The proof of concept powershell script above works on the version of the executable that I downloaded from the website today (December 2, 2016) when running the practice test. It relies on the offset getting us to the right instruction, so if the binary is patched or modified, the offset may not be correct anymore. Nevertheless, the above method should get you where you need to go until this bypass is made more difficult or impossible.

Possible solutions

The way I see it, there are a few possible solutions to this, none of them foolproof. Any solution would essentially have to solve the same problem that video game companies are trying to solve with pirates cracking their software. Whenever you are depending on someone running software on their own machine, you run the problem of it being reverse-able. The only advantage a software developer has over a reverse-engineer is that they can write their code in a higher level language that is easy to read, where as the reverser has to read the code in assembly. That being said, here are two possible solutions that can be implemented by themselves or together for maximum effectiveness.

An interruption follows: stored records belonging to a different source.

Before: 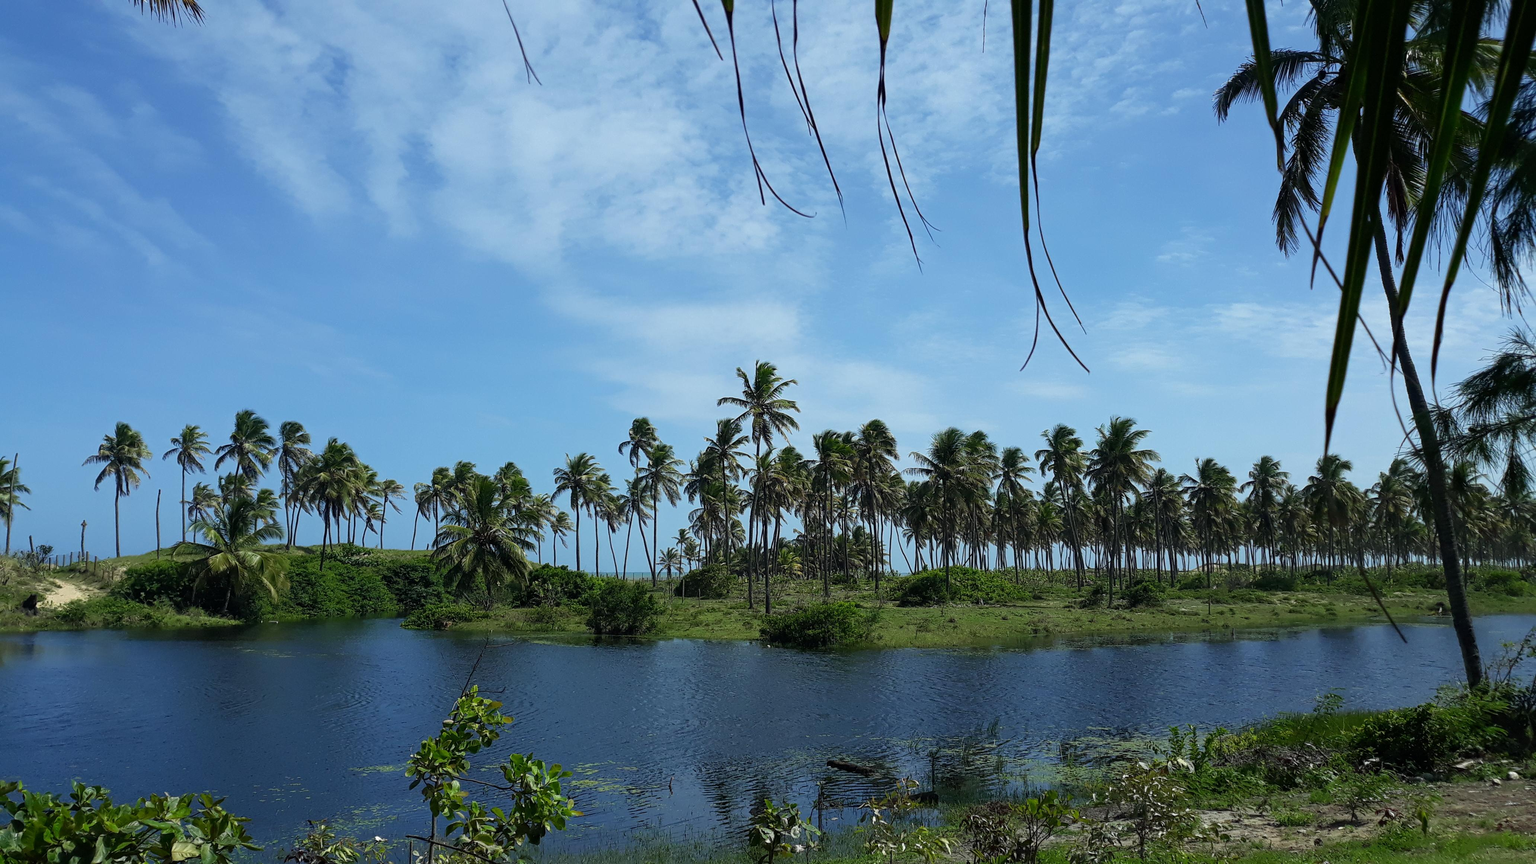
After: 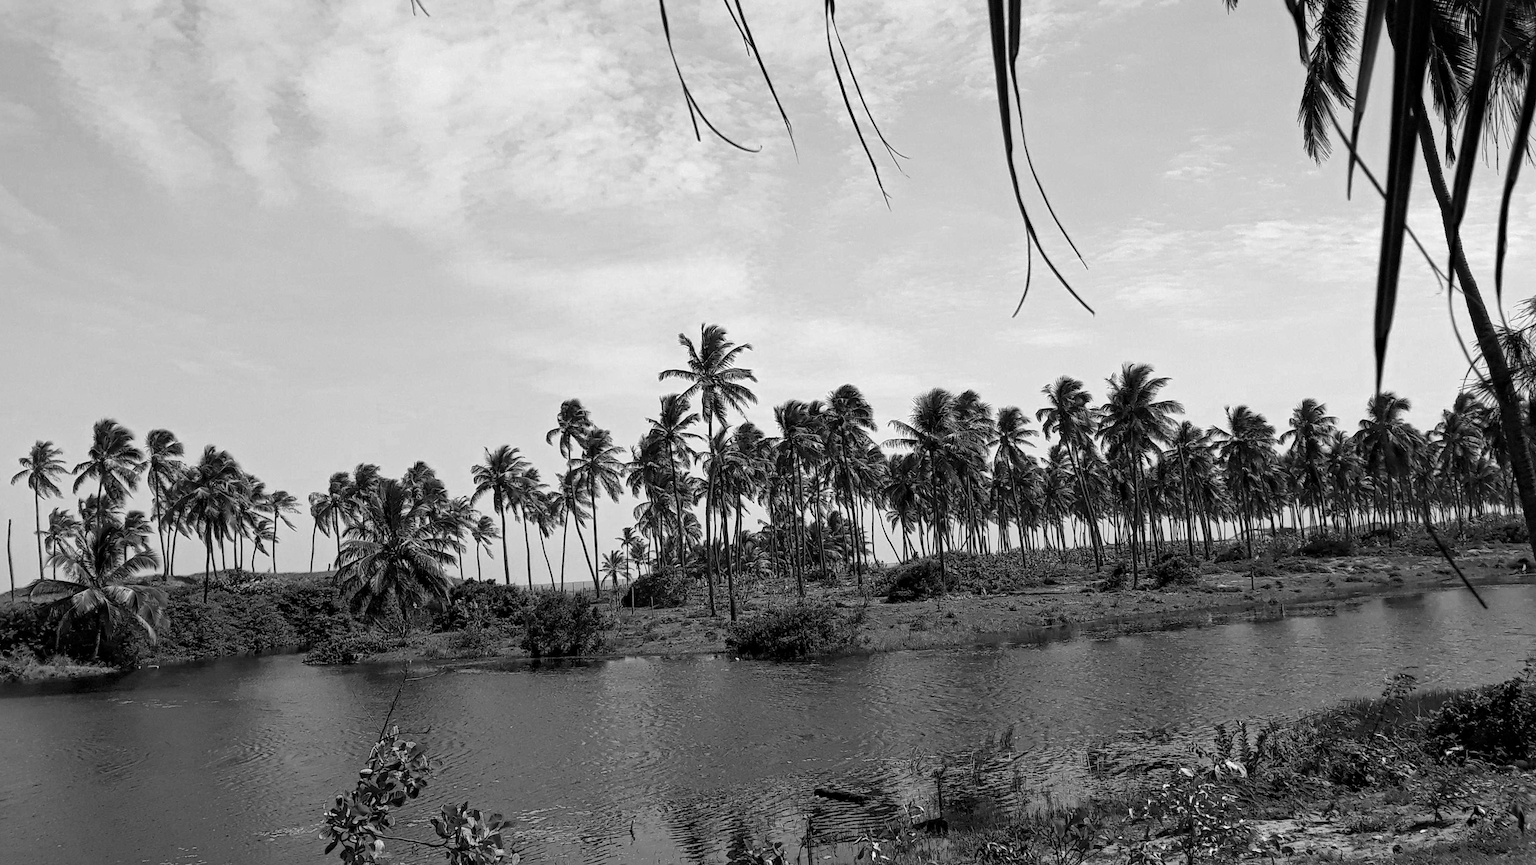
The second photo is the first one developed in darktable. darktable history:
local contrast: mode bilateral grid, contrast 20, coarseness 21, detail 150%, midtone range 0.2
color calibration: output gray [0.22, 0.42, 0.37, 0], illuminant custom, x 0.262, y 0.52, temperature 7014.5 K
haze removal: strength 0.093, compatibility mode true, adaptive false
crop and rotate: angle 3.56°, left 5.88%, top 5.68%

  1. Obfuscate the code to make it more difficult for someone to reverse engineer. There are a few ways to do this, but none of them are foolproof. The code can be packed with a custom or common packing tool to make the assembly more difficult to read through static analysis, but the reverse engineer may still be able to unpack it. There are also several tools that can obfuscate code by adding random jumps and loops to make it much more difficult to follow in a disassembler. This may help make it more difficult to reverse-engineer, but it is a band-aide.

  2. The best solution would be a server-side integrity check of the binary. Since the software already must communicate with the web server to run as intended, it shouldn't be too difficult to send an md5 sum of the binary back to the server and compare it against the expected value. This wouldn't prevent the software from running in a VM, but it could prevent the student from being able to actually take any tests if they are using a modified binary.

Option 2 would work best if implemented in conjunction with option 1. If not done properly, a reverse-engineer could intercept the call to perform the md5 hash of the binary and simply return the expected value instead of the actual value.

Neither of these options are perfect solutions, but they will at least make it so that a 6 line powershell script can't bypass the VM detection completely. If a perfect solution existed for preventing software from being modified in a way the engineers didn't intend, the software industry wouldn't still be playing tug of war with pirates. However, these two steps would go a long way towards making Proctortrack better able to withstand attacks and perform the task it was designed to do: stop cheaters.